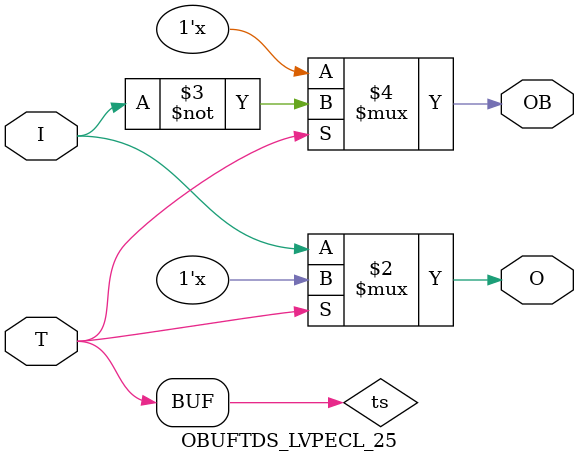
<source format=v>

/*

FUNCTION	: TRI-STATE OUTPUT BUFFER

*/

`celldefine
`timescale  100 ps / 10 ps

module OBUFTDS_LVPECL_25 (O, OB, I, T);

    output O, OB;

    input  I, T;

    or O1 (ts, 1'b0, T);
    bufif0 B1 (O, I, ts);
    notif0 N1 (OB, I, ts);

endmodule

</source>
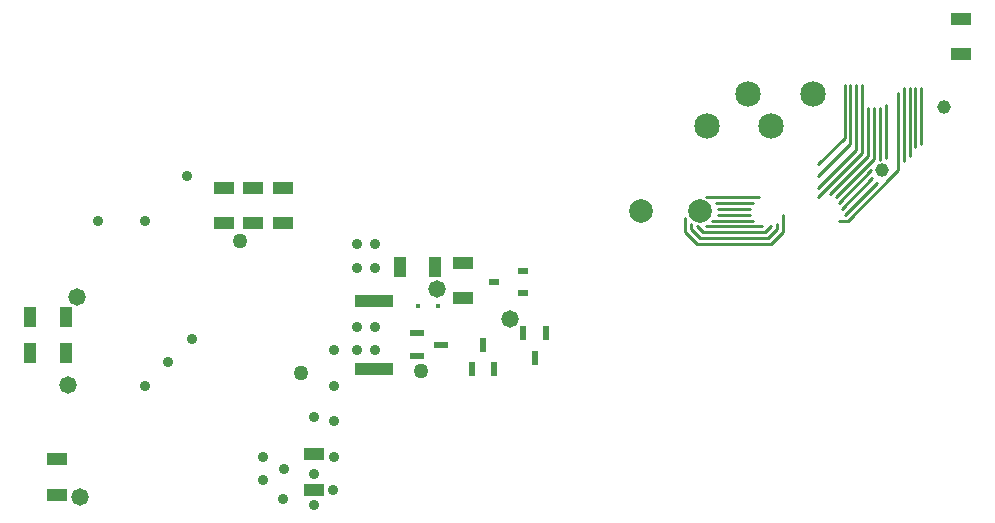
<source format=gts>
G04 Layer_Color=8388736*
%FSLAX44Y44*%
%MOMM*%
G71*
G01*
G75*
%ADD10R,1.1572X0.5426*%
%ADD11R,1.1120X1.8034*%
%ADD12R,3.2004X1.0128*%
%ADD13R,0.4032X0.3556*%
%ADD14R,1.8034X1.1120*%
%ADD15R,0.9144X0.5588*%
%ADD16R,0.5680X1.2588*%
%ADD28C,1.1684*%
%ADD29C,2.0000*%
%ADD30C,2.1590*%
%ADD35C,1.2700*%
%ADD46C,0.2540*%
%ADD50C,0.1590*%
%ADD51C,0.9032*%
%ADD52C,1.4732*%
D10*
X360680Y324525D02*
D03*
Y305475D02*
D03*
X381000Y315000D02*
D03*
D11*
X346042Y381000D02*
D03*
X375958D02*
D03*
X33042Y338000D02*
D03*
X62958D02*
D03*
X33042Y308000D02*
D03*
X62958D02*
D03*
D12*
X324000Y351940D02*
D03*
Y294060D02*
D03*
D13*
X361507Y348000D02*
D03*
X378493D02*
D03*
D14*
X247000Y447958D02*
D03*
Y418042D02*
D03*
X399000Y354042D02*
D03*
Y383958D02*
D03*
X821000Y590958D02*
D03*
Y561042D02*
D03*
X197000Y447958D02*
D03*
Y418042D02*
D03*
X222000Y447958D02*
D03*
Y418042D02*
D03*
X56000Y217958D02*
D03*
Y188042D02*
D03*
X273000Y221958D02*
D03*
Y192042D02*
D03*
D15*
X426062Y368000D02*
D03*
X449938Y377500D02*
D03*
Y358500D02*
D03*
D16*
X460000Y304000D02*
D03*
X450500Y324828D02*
D03*
X469500D02*
D03*
X416500Y314828D02*
D03*
X426000Y294000D02*
D03*
X407000D02*
D03*
D28*
X807033Y516033D02*
D03*
X754000Y463000D02*
D03*
D29*
X550000Y428000D02*
D03*
X600000D02*
D03*
D30*
X660200Y500000D02*
D03*
X605600D02*
D03*
X695400Y527000D02*
D03*
X640800D02*
D03*
D35*
X211000Y403000D02*
D03*
X363999Y292999D02*
D03*
X261999Y290999D02*
D03*
D46*
X615000Y430000D02*
X640000D01*
X615000Y425000D02*
X640000D01*
X610000Y420000D02*
X645000D01*
X640000Y430000D02*
X642500D01*
X640000Y425000D02*
X642500D01*
X614000Y435000D02*
X645000D01*
X607500Y440000D02*
X650000D01*
X605000D02*
X607500D01*
X605000Y415000D02*
X652500D01*
X597500Y415000D02*
Y415000D01*
Y415000D02*
X602500Y410000D01*
X655000D01*
X660000Y415000D01*
X592500Y412500D02*
Y417500D01*
Y412500D02*
X600000Y405000D01*
X657500D01*
X665000Y412500D01*
Y417500D01*
X587500Y410000D02*
Y422500D01*
Y410000D02*
X597500Y400000D01*
X657500D01*
X660000D01*
X670000Y410000D01*
Y425000D01*
X715000Y440000D02*
X747500Y472500D01*
X720000Y430000D02*
X746000Y456000D01*
X725000Y420000D02*
X762500Y457500D01*
X717500Y420000D02*
X725000D01*
X710000Y442500D02*
X742500Y475000D01*
X700000Y440000D02*
X737500Y477500D01*
X700000Y447500D02*
X732500Y480000D01*
X700000Y457500D02*
X727500Y485000D01*
X700000Y467500D02*
X722500Y490000D01*
X772500Y470000D02*
Y532500D01*
X777500Y475000D02*
Y532500D01*
X782500Y485000D02*
Y532500D01*
Y482500D02*
Y485000D01*
X787500D02*
Y532500D01*
X757500Y472750D02*
Y517500D01*
X752500Y471500D02*
Y515000D01*
X747500Y472500D02*
Y515000D01*
X745000Y462500D02*
X745000D01*
X717500Y435000D02*
X745000Y462500D01*
X742500Y475000D02*
Y515000D01*
X737500Y477500D02*
Y522500D01*
Y535000D01*
X732500Y480000D02*
Y535000D01*
X727500Y485000D02*
Y535000D01*
X722500Y490000D02*
Y535000D01*
Y425000D02*
X749625Y452125D01*
Y452125D01*
X762500Y457500D02*
X768000Y463000D01*
Y528000D01*
D50*
X551000Y500000D02*
D03*
X750000Y527000D02*
D03*
D51*
X166000Y458000D02*
D03*
X130000Y420000D02*
D03*
X90000D02*
D03*
X170000Y320000D02*
D03*
X150000Y300000D02*
D03*
X130000Y280000D02*
D03*
X290000Y220000D02*
D03*
X273000Y205000D02*
D03*
X289000Y192000D02*
D03*
X273000Y179000D02*
D03*
X248000Y210000D02*
D03*
X247000Y184000D02*
D03*
X230000Y200000D02*
D03*
Y220000D02*
D03*
X290000Y250000D02*
D03*
Y280000D02*
D03*
Y310000D02*
D03*
X310000D02*
D03*
Y330000D02*
D03*
Y380000D02*
D03*
Y400000D02*
D03*
X273000Y254000D02*
D03*
X325000Y310000D02*
D03*
Y330000D02*
D03*
Y400000D02*
D03*
Y380000D02*
D03*
D52*
X377000Y362000D02*
D03*
X438999Y336999D02*
D03*
X65000Y281000D02*
D03*
X73000Y355000D02*
D03*
X75000Y186000D02*
D03*
M02*

</source>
- - - - -
### Your objective
Find the string "source" in the entries above. Copy each line where it occurs.

### Result of this task
<source format=v>
</source>
<source format=gts>
</source>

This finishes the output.